A l'égard des tenues, je me sers aussi du point pour les exprimer, mais d'une manière bien plus avantageuse que celle qui est en usage: car au lieu de lui faire valoir précisément la moitié de la note qui le précède, ce qui ne fait qu'un cas particulier, je lui donne, de même qu'aux notes, une valeur qui n'est déterminée que par la place qu'il occupe; c'est-à-dire que, si le point remplit seul un temps on une mesure, le son qui a précédé doit être aussi soutenu pendant tout ce temps ou toute cette mesure; et, si le point se trouve dans un temps avec d'autres notes, il fait nombre aussi bien qu'elles, et doit être compté pour un tiers ou pour un quart, suivant le nombre de notes que renferme ce temps-là, en y comprenant le point.

Au reste, il n'est pas à craindre, comme on le verra par les exemples, que ces points se confondent jamais avec ceux qui servent à changer d'octaves; ils en sont trop bien distingués par leur position pour avoir besoin de l'être par leur figure: c'est pourquoi j'ai négligé de le faire, évitant avec soin de me servir de signes extraordinaires, qui distrairaient l'attention, et n'exprimeraient rien de plus que la simplicité des miens.

Les silences n'ont besoin que d'un seul signe. [-16-] Le zéro paraît le plus convenable; et, les règles que j'ai établies à l'égard des notes étant toutes applicables à leurs silences relatifs, il s'ensuit que le zéro, par sa seule position et par les points qui le peuvent suivre, lesquels alors exprimeront des silences, suffit seul pour remplacer toutes les pauses, soupirs, demi-soupirs, et autres signes bizarres et superflus qui remplissent la musique ordinaire.

Voilà les principes généraux d'où découlent les règles pour toutes sortes d'expressions imaginables, sans qu'il puisse naître à cet égard aucune difficulté qui n'ait été prévue et qui ne soit résolue en conséquence de quelqu'un de ces principes.

Ce système renferme, sans contredit, des avantages essentiels par-dessus la méthode ordinaire.

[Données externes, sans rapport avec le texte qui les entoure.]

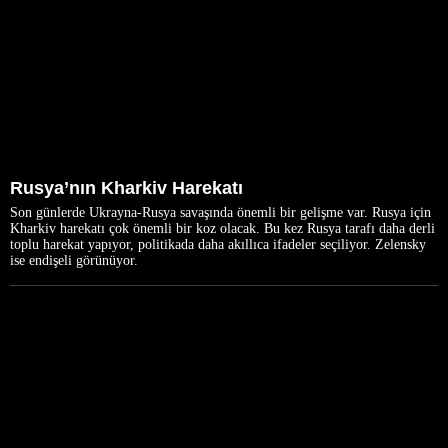
Rusya’nın Kharkiv Harekatı
Son günlerde Ukrayna-Rusya savaşında önemli bir gelişme var. Rusya için
Kharkiv harekatı çok önemli bir koz olacak. Bu kez Rusya tarafı daha derli
toplu harekat yapıyor, politikada daha akıllıca ifadeler seçiliyor. Zelensky
ise endişeli görünüyor.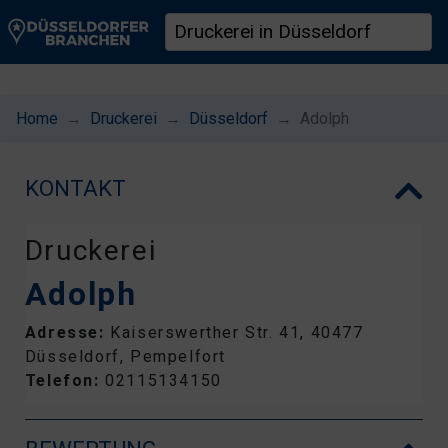
Home
Druckerei
Düsseldorf
Adolph
KONTAKT
Druckerei
Adolph
Adresse:
Kaiserswerther Str. 41, 40477
Düsseldorf, Pempelfort
Telefon:
02115134150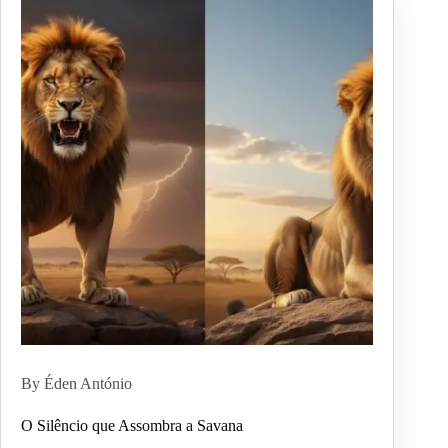
By Éden António
O Silêncio que Assombra a Savana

En premier lieu, la musique sera du double et du triple plus aisée à apprendre;

Premier Parce qu'elle contient beaucoup moins de signes;

Second Parce que ces signes sont plus simples;

Troisième Parce que, sans autre étude, les caractères mêmes des notes y représentent leurs intervalles et leurs rapports, au lieu que ces rapports et ces intervalles sont très-difficiles à trouver, et demandent une grande habitude par la musique ordinaire.

Quatrième Parce qu'un même caractère ne peut jamais avoir qu'un même nom; au lieu que, dans le système ordinaire, chaque position peut avoir sept noms différents sur chaque clef, ce qui cause une confusion dont les écoliers ne se tirent qu'à force de temps, de peine, et d'opiniâtreté.

[-17-] Cinquième Parce que les temps y sont mieux distingués que dans la musique ordinaire, et que les valeurs des silences et des notes y sont déterminées d'une manière plus simple et plus générale.

Sixième Parce que, le mode étant toujours connu, il est toujours aisé de préluder et de se mettre au ton: ce qui n'arrive pas dans la musique ordinaire, où souvent les écoliers s'embarrassent ou chantent faux, faute de bien connaître le ton où ils doivent chanter.

En second lieu, la musique en est plus commode et plus aisée à noter, occupe moins de volume; toute sorte de papier y est propre, et les caractères de l'imprimerie suffisant pour la noter, les compositeurs n'auront plus besoin de faire de si grands frais pour la gravure de leurs pièces, ni les particuliers pour les acquérir.

Enfin les compositeurs y trouveraient encore cet autre avantage non moins considérable, qu'outre la facilité de la note, leur harmonie et leurs accords seraient connus par la seule inspection des signes, et sans ces sauts d'une clef à l'autre qui demandent une habitude bien longue, et que plusieurs n'atteignent jamais parfaitement.